C’est ça, la clé du problème : si le prix est suffisamment bas, la qualité (ou son absence) n’a plus la moindre importance.

La porte de sortie est verrouillée de l’extérieur

Au mieux, l’abolition des quotas forcera les artisans d’ici à faire encore plus avec encore moins. Et si vous saviez tous les tours de passe-passe auxquels il faut déjà s’adonner maintenant…

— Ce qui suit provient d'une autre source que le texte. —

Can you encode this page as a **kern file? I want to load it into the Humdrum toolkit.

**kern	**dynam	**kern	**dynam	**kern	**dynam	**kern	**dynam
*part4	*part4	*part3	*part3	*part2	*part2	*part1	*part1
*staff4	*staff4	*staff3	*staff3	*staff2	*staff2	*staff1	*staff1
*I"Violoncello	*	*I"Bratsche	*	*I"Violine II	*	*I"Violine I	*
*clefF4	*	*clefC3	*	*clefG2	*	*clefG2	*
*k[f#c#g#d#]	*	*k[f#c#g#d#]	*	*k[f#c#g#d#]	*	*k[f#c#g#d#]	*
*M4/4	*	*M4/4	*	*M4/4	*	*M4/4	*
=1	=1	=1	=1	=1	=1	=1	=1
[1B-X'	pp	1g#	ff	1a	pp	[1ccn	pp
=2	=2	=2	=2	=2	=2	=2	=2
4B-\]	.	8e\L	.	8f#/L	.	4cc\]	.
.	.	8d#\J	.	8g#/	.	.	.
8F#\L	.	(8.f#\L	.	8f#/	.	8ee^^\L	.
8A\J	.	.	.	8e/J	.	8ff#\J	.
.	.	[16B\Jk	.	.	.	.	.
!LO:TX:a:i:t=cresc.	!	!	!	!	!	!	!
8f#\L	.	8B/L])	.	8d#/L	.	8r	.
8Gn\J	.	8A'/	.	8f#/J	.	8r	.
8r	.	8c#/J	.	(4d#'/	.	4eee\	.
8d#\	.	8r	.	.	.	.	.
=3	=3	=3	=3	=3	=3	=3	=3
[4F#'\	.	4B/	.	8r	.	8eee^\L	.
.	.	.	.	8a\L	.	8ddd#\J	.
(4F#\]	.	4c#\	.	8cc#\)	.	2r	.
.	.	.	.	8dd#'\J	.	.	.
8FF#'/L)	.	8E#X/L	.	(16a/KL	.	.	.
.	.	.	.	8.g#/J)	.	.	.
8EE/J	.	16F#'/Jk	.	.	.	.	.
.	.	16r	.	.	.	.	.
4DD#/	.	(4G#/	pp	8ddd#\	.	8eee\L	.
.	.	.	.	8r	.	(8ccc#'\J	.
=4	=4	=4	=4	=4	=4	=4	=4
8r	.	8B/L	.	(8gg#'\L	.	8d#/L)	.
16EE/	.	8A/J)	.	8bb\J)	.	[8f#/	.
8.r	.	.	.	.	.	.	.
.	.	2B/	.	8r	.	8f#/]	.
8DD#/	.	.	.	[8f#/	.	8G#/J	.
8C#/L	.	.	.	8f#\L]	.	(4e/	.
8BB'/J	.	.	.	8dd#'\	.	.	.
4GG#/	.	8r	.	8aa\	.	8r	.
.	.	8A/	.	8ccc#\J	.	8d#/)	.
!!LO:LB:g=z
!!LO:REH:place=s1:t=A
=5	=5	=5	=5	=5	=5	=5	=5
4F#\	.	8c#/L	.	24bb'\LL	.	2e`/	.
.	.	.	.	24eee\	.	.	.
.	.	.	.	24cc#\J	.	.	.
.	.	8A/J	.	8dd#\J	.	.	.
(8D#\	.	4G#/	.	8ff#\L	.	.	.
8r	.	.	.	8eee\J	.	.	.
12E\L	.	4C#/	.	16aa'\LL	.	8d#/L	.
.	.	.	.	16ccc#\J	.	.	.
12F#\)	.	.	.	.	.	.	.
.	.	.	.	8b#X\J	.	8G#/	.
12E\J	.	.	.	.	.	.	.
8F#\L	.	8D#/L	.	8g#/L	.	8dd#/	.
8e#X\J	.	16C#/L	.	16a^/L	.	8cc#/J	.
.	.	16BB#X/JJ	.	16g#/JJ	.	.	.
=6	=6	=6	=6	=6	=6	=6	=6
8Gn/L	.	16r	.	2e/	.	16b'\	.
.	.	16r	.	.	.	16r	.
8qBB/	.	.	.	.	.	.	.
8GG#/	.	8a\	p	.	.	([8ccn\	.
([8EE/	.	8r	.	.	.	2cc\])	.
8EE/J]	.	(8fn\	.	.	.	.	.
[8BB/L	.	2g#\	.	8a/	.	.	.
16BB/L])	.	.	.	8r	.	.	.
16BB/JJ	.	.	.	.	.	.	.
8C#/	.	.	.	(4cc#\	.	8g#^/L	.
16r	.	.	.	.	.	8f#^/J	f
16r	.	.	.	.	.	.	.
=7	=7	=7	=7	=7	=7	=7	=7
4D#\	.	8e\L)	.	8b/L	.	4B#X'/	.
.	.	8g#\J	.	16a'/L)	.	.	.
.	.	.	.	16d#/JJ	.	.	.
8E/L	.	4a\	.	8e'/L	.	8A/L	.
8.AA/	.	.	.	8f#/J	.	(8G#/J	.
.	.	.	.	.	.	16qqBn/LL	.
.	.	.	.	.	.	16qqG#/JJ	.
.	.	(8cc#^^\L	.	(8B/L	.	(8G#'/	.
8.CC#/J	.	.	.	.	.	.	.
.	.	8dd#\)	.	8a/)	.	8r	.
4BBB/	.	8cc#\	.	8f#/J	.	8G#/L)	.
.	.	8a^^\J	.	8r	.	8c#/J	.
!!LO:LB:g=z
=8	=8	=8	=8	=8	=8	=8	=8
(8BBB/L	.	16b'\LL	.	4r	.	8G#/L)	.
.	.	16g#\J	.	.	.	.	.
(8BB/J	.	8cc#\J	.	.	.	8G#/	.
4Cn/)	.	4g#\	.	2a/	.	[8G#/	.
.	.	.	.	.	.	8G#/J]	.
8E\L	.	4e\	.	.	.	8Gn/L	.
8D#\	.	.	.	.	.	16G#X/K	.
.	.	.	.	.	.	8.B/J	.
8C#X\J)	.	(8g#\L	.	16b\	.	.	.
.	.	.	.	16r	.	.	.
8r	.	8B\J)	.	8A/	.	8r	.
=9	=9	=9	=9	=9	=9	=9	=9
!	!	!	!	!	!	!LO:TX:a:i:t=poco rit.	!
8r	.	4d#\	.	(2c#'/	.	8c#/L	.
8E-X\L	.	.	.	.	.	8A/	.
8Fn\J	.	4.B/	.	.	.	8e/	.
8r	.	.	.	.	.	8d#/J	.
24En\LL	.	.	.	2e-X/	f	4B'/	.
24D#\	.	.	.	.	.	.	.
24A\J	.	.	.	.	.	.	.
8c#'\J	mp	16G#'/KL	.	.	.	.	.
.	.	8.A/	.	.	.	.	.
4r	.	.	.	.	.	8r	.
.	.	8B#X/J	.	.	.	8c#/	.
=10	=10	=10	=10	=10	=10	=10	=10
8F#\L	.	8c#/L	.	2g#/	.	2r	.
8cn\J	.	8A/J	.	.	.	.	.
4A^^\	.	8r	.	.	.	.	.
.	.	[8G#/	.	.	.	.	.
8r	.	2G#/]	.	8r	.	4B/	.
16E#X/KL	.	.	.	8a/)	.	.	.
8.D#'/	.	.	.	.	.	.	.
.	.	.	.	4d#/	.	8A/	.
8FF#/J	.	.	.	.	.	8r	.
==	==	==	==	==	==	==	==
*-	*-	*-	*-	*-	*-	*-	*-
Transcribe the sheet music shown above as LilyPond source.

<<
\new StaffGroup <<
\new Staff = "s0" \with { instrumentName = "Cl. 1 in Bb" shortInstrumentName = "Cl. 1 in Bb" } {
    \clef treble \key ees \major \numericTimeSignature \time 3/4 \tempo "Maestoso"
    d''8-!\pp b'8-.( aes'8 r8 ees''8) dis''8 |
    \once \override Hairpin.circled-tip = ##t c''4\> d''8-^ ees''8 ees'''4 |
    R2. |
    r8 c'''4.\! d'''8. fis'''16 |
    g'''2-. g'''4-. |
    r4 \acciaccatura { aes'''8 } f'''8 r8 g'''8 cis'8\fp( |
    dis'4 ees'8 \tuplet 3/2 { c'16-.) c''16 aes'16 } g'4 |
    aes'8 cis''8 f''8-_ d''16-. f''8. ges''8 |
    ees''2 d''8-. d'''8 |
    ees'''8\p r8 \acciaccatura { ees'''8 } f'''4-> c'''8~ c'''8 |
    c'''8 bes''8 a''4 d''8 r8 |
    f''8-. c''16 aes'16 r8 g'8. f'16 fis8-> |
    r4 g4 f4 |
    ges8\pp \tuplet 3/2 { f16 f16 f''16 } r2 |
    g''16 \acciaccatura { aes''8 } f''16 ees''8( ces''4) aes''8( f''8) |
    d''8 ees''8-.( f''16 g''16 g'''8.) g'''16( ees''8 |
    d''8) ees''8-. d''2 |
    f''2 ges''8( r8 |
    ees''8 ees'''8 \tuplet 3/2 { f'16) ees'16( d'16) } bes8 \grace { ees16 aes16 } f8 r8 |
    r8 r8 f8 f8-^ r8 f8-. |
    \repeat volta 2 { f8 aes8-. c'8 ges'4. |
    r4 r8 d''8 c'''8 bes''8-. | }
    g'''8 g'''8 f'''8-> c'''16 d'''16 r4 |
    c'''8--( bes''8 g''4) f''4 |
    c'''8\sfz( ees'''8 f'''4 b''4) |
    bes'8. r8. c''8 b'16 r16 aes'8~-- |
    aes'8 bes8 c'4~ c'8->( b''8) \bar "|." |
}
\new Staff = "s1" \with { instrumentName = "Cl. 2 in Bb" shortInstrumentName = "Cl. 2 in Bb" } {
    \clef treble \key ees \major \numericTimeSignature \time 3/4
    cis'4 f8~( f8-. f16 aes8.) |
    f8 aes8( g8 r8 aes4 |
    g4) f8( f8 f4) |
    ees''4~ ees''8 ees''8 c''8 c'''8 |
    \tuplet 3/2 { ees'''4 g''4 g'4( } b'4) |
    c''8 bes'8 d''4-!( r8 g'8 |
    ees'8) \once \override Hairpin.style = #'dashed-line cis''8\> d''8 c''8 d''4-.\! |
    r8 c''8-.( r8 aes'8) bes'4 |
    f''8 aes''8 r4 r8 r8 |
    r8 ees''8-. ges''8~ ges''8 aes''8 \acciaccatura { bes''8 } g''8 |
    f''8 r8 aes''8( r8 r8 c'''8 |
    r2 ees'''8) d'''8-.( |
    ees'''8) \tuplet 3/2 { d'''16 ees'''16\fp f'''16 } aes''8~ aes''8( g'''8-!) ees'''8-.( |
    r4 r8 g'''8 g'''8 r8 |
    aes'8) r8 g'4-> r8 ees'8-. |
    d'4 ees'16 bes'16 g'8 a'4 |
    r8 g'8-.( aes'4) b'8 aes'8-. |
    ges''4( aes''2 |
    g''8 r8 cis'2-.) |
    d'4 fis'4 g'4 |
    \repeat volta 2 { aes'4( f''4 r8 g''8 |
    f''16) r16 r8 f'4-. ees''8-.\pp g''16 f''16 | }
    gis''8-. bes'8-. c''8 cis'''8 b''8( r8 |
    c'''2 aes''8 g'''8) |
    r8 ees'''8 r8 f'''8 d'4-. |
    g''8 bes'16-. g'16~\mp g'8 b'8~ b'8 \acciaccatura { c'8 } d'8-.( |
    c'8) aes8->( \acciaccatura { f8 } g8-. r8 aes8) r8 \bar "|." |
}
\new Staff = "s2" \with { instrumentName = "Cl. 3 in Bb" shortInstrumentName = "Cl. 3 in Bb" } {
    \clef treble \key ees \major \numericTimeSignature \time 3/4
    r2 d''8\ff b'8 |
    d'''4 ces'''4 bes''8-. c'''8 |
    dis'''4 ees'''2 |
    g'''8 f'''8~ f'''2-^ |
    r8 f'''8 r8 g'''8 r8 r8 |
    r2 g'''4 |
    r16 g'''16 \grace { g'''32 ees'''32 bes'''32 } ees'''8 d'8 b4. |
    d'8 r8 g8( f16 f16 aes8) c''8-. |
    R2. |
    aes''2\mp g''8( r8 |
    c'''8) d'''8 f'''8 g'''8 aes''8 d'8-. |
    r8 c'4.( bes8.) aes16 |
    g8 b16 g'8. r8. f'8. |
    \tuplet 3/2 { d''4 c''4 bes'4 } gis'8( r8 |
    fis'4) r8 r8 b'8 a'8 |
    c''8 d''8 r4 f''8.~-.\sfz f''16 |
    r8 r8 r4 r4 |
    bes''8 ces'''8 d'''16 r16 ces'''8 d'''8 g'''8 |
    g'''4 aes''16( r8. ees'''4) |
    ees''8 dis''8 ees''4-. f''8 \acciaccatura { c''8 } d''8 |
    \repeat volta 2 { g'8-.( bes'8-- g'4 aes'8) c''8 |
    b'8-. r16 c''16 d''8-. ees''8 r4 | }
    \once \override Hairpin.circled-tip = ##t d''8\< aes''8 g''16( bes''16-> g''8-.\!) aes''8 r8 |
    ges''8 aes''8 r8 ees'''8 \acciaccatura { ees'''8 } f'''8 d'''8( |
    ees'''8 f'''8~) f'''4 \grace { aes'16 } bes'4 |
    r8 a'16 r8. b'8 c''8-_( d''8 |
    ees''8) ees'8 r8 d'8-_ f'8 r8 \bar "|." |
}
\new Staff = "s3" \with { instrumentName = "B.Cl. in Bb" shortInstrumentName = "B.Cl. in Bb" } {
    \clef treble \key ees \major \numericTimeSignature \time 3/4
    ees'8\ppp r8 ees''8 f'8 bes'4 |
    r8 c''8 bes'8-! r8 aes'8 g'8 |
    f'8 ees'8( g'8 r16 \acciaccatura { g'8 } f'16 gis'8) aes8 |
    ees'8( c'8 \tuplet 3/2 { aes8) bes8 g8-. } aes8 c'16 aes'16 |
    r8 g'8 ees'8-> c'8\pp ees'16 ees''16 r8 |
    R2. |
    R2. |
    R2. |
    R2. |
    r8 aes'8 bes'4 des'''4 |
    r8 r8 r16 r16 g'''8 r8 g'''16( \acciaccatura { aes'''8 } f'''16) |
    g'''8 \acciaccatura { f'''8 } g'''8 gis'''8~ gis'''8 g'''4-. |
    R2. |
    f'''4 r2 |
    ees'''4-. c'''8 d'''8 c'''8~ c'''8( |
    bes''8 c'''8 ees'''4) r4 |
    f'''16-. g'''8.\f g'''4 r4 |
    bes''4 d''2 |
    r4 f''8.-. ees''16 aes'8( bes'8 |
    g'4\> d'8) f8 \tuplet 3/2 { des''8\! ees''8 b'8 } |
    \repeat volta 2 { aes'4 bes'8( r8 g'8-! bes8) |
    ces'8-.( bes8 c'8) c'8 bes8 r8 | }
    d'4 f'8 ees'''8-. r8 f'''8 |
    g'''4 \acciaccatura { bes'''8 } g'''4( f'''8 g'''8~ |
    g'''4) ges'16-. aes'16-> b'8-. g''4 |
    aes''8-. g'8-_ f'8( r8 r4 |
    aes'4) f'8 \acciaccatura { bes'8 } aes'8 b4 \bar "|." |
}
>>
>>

Au pire, on se retrouvera avec des Jerry Springer sous-titrés toute la journée – et on reviendra bientôt à la «belle époque» où c’étaient Dynastie et CHiPs qui dominaient la télé québécoise à heure de grande écoute. Parce que si le CRTC a maintenu les quotas en soirée pour le moment, rien ne garantit que l’abolition des quotas le jour entraînant la mise à mort d’une bonne partie de l’industrie de la production, la pression ne se fera pas sentir dans ce créneau-là aussi.

CHiPs, le 19-2 du début des années 80, en moins bon (Image : MGM Television).
CHiPs, le 19-2 du début des années 80, en moins bon (Image : MGM Television).

«La télévision n’a plus d’importance, tout se passe sur le Web», me direz-vous. Oui, à condition de vouloir tout faire bénévolement. Combien de personnes au Québec gagnent leurs vies en créant du contenu sur YouTube ou sur Twitch? Cinq? Dix? Sûrement pas 100. Pas parce que la qualité manque : parce que personne ne paie, qualité ou pas.

J’aimerais bien avoir une solution à vous proposer, mais je n’en vois aucune.

Quand j’ai arrêté de faire de la télé pour étudier l’histoire à temps plein, je n’aurais jamais pensé que je faisais un bon choix de carrière.